Tom Trent, attorney for the developer, told aldermen that under the plan "no dollars that you currently have in your budget are going to this. Only the increased dollars and only a portion of those" would be used for reimbursement. Trent said the investor development board had approved the plan and that adoption by the city would enable the tax increment to be used to reimburse developer costs for public infrastructure such as a boulevard, stormwater and greenway extensions. He described a proposed 70/30 split (70% to reimburse developer infrastructure costs after deductions, 30% retained for other community needs and debt service) and said state statute changes allow certain infrastructure costs to qualify.
A consultant summarized projected figures: roughly $27.5 million in community benefit tied to a three‑to‑one return (projected $3.09 return per $1 invested), permanent employment of about 1,700 jobs with construction employment of more than 6,000 over the build‑out, and an estimated $3.1 million in annual city property tax revenue at full build‑out. The consultant noted the boulevard construction base cost is about $30.3 million (construction only) and said the TIF would seek only a portion of that construction cost.
Council had questions about tax impacts and school allocations; presenters said a share of the incremental receipts would flow to local schools per existing allocation formulas. The board voted to approve the economic impact plan referral as presented; the motion passed unanimously.

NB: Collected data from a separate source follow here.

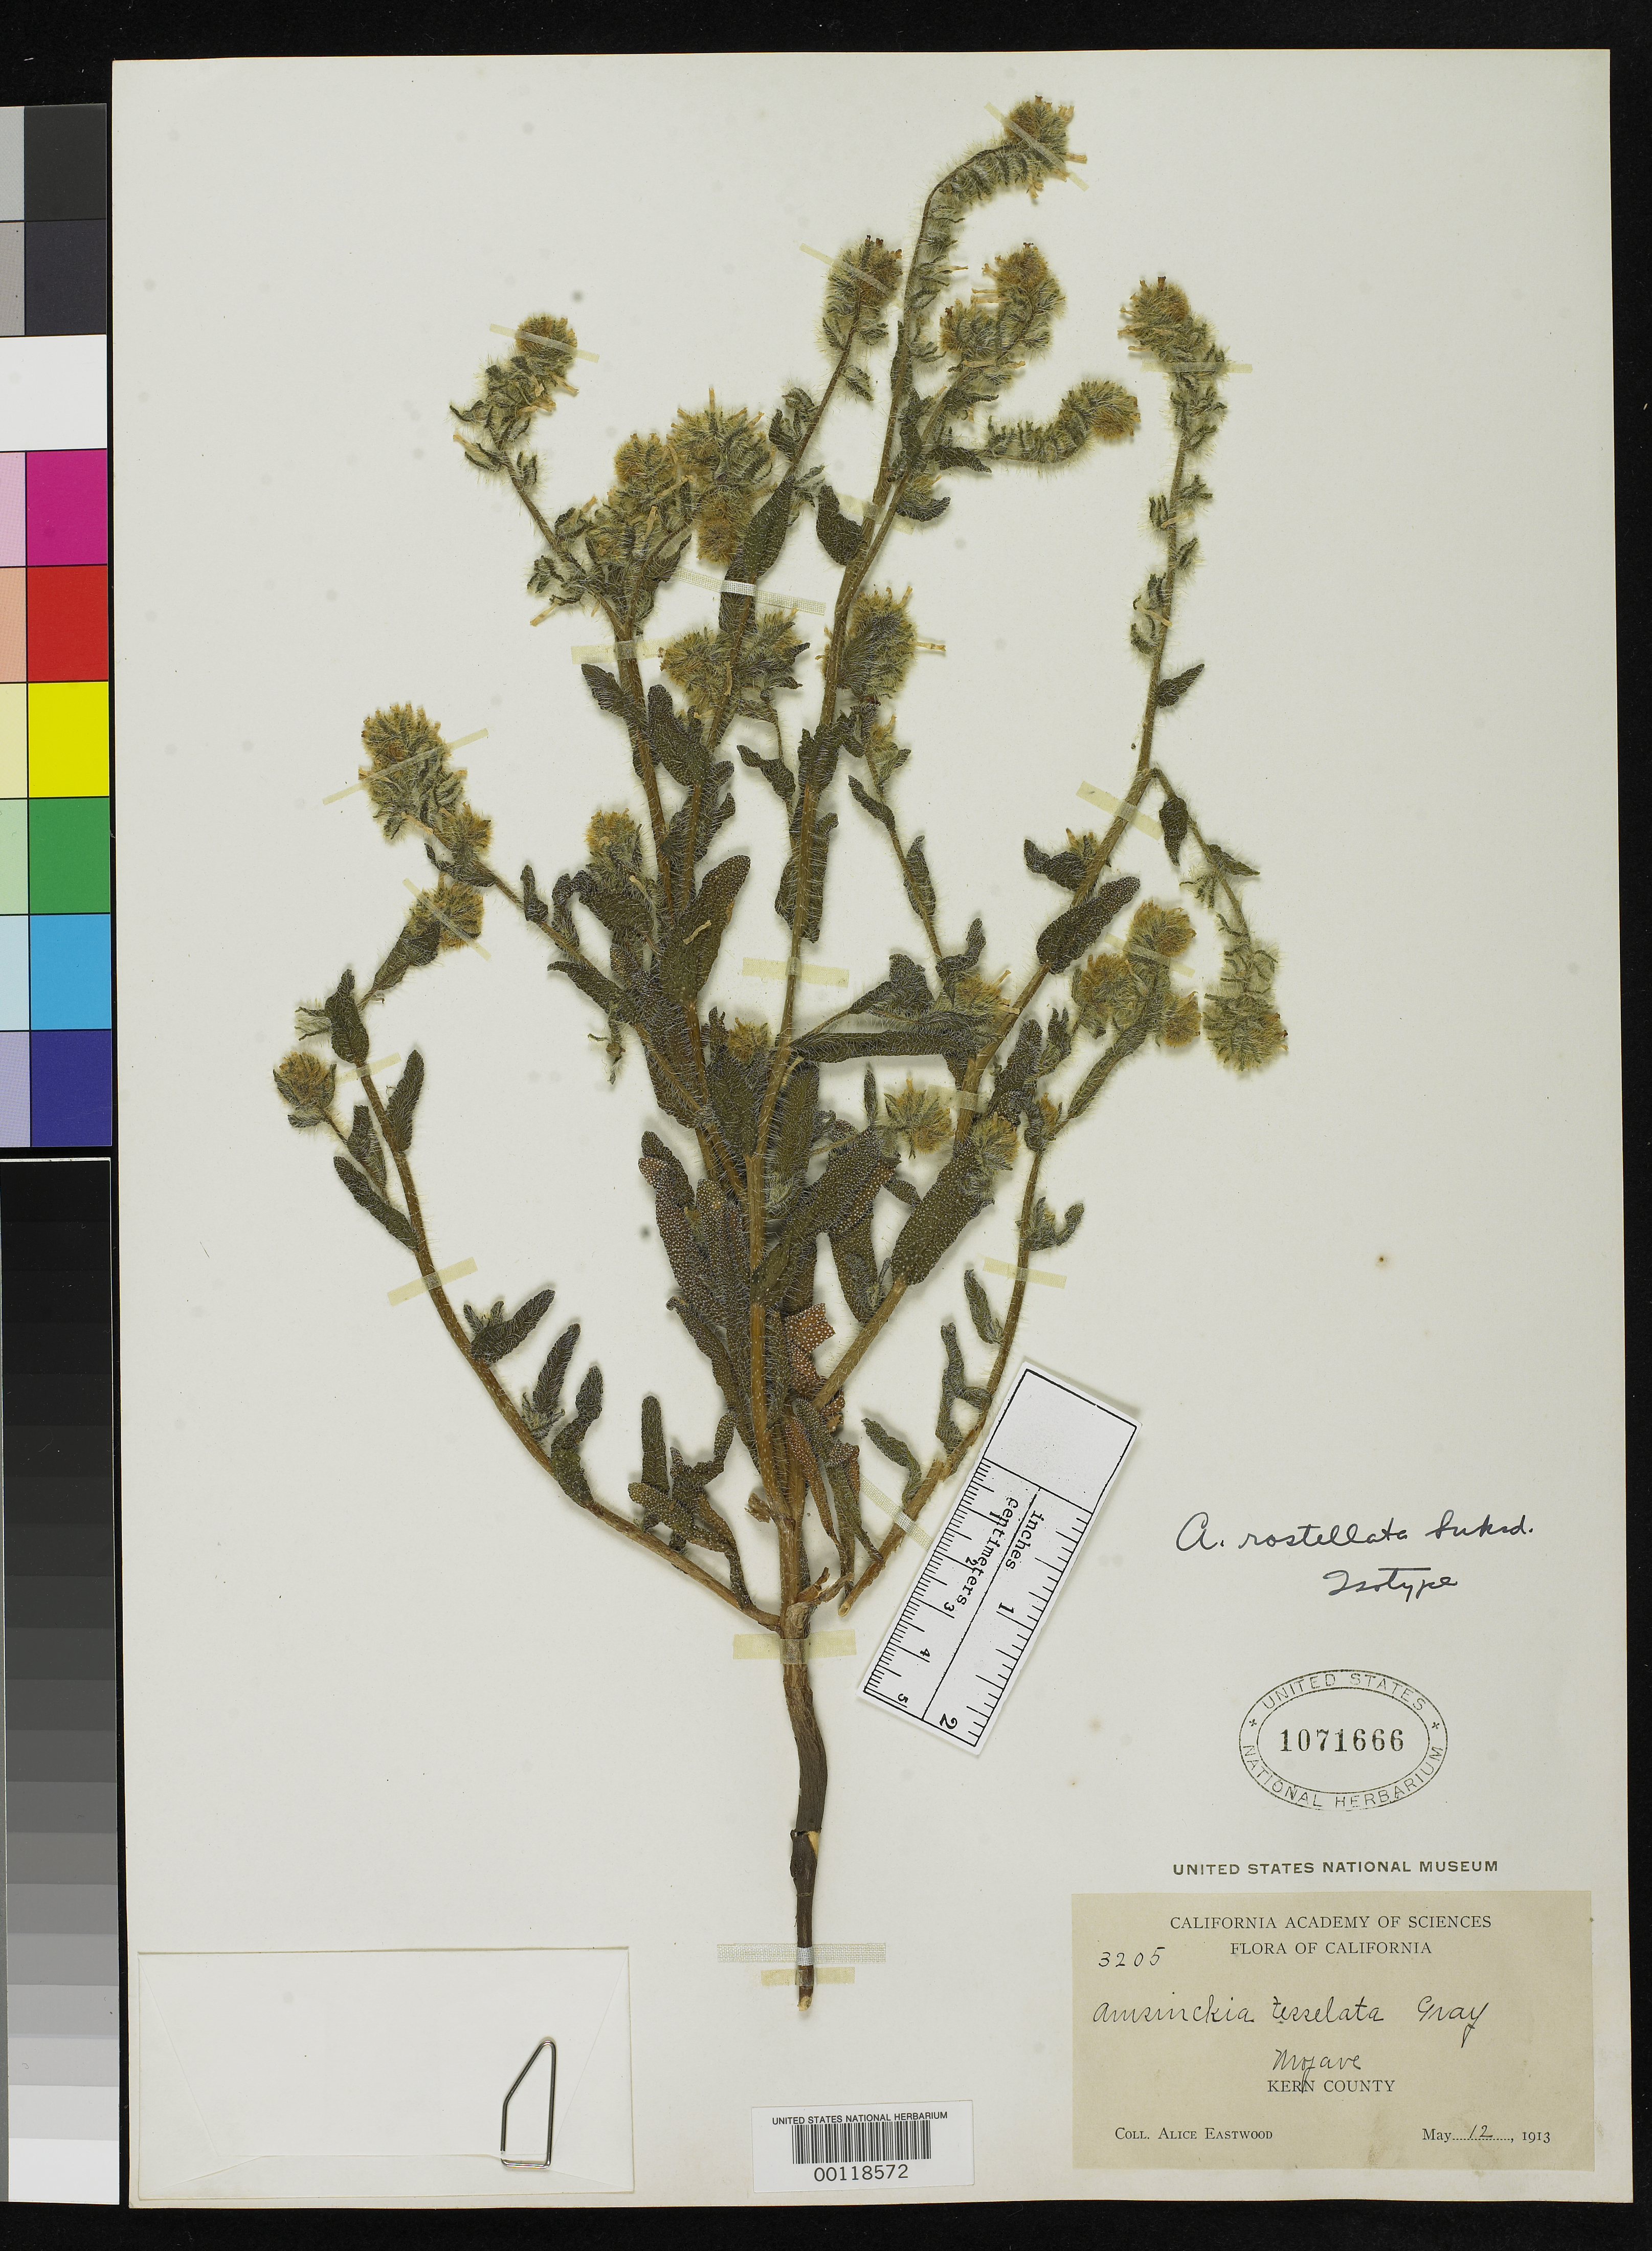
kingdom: Plantae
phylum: Tracheophyta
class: Magnoliopsida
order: Boraginales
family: Boraginaceae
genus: Amsinckia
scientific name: Amsinckia rostellata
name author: Suksd.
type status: Isosyntype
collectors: A. Eastwood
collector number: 3205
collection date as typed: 12 May 1913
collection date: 1913-05-12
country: United States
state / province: California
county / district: Kern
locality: Mohave Desert.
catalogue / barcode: US 1071666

What this means: The plan authorizes the city to move forward in the TIF process, which typically includes industrial development board approval, potential issuance of non‑recourse bonds by the IDB and later reimbursement to the developer if the increment materializes. The plan shifts project risk to the developer but commits a portion of future incremental tax revenue to repay infrastructure investment if the project reaches anticipated value.